Gelelim uzaydaki yerçekimsizliği nasıl yenebileceğimize: Şu an için kütle çekimine neyin sebep olduğunu ve bunu nasıl engelleyebileceğimizi veya nasıl yeniden oluşturabileceğimizi bilmiyoruz. O nedenle elimizdeki tek “kütle çekim oluşturma yöntemi”, içinde olduğumuz aracı kendi çevresinde belli bir hızda döndürmekten ibaret.

Bu çok basit bir yöntem. Bazı şeyleri gerçekleştirmenin basit yolları varken, kulağı tersten gösterip Amerika’yı yeniden keşfe çalışmaya gerek yok.

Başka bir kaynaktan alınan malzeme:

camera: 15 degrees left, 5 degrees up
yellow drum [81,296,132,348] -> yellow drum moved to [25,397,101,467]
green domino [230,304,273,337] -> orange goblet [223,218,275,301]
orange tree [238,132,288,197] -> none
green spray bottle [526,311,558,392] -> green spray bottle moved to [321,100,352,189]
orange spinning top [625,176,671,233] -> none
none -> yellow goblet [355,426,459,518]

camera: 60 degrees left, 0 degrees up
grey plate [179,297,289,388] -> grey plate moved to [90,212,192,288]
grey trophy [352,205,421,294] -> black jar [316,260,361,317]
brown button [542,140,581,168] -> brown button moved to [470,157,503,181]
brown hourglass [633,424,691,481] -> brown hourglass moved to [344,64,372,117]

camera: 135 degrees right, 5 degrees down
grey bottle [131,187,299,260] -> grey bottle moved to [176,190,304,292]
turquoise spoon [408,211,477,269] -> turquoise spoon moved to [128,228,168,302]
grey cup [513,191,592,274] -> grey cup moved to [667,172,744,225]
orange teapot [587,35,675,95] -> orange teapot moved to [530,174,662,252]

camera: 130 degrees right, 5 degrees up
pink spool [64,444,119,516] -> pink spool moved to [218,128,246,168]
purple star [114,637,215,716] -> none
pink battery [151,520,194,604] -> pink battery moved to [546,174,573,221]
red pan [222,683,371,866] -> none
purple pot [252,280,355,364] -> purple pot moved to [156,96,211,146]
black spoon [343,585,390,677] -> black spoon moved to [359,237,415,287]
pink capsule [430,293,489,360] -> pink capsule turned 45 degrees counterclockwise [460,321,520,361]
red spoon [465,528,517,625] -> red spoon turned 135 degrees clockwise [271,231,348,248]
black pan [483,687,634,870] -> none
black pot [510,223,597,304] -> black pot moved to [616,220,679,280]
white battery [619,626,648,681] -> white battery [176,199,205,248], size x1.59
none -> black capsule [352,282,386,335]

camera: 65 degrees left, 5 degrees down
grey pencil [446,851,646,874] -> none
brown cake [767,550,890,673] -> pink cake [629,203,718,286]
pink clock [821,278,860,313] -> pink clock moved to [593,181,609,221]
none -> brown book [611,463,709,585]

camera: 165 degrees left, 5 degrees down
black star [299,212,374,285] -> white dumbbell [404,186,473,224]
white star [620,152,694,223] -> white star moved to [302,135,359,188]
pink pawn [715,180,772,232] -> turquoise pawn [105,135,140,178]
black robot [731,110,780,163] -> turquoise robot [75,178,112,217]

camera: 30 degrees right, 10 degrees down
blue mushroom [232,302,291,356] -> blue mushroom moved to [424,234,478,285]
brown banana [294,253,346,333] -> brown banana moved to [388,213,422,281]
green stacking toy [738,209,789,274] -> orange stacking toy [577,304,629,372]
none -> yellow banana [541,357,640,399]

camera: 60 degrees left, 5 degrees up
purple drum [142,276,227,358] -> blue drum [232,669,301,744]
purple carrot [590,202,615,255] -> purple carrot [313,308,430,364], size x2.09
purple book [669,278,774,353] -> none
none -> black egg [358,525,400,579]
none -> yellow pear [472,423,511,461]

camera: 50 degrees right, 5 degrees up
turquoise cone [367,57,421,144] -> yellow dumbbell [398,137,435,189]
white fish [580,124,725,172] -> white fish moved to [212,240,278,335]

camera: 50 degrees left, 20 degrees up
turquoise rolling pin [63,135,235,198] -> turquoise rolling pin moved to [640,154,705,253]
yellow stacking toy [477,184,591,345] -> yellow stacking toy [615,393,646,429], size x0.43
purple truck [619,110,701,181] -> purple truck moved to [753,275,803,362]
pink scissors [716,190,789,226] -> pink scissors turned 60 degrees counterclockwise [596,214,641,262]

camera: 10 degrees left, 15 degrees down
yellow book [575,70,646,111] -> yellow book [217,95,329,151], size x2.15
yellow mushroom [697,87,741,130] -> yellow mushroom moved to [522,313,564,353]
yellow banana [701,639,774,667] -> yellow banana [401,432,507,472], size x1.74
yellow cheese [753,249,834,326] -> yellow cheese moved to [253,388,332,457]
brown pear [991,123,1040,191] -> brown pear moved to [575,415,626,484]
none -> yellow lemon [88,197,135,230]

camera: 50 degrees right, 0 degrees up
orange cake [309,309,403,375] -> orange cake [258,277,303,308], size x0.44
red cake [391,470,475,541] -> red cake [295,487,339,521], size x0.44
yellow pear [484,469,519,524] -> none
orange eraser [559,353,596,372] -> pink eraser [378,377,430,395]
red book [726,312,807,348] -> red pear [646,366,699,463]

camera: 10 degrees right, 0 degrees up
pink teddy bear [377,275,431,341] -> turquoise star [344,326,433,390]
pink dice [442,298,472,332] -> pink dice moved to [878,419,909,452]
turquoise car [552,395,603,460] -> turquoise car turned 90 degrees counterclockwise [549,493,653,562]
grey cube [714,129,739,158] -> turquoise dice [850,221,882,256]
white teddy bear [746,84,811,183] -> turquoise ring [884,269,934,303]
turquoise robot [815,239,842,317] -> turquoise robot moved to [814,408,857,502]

Edison, elinde olsaydı akkor telli lamba yerine led ışık kaynaklarını icad etmeyi elbette isterdi.

Ama o günlerde elektrikten ışık elde etmenin en kolay ve basit yolu akkor telli lambaydı. Üstelik akkor telli lamba bizi 100 yıl boyunca idare etti, yaşam şeklimizde büyük bir  devrime sebep oldu. Şimdi kendisini beğenmiyoruz, çünkü çok daha iyi ve verimli led lambaları icad ettik.

Fotoğrafta gördüğünüz, “2001: A Space Odyssey” filmindeki ünlü uzay istasyonudur. Kendi çevresinde döner ve içindekiler tıpkı Dünya’da olduğu gibi gezer, dolaşır, yer, içer ve yaşar…

 

Momentumun korunumu (halk arasında eylemsizlik veya merkezkaç kuvveti olarak da bilinir) prensibi gereği, kendi çevresinde dönen bir aracın içindekiler, dönme hızına bağlı olarak sanki yerçekimi varmışçasına aracın duvarlarına doğru itilirler. Aslında tam olarak ona itme demeyelim ama, pratikte oraya sabitlendiklerini bilmemiz yeterli. Hani hep verilen örnektir. Bir çay tepsisini hızla çevirirseniz, ne bardaklar devrilir, ne de bardakların içindeki çay dökülmez. Tam olarak o durumdan söz ediyoruz.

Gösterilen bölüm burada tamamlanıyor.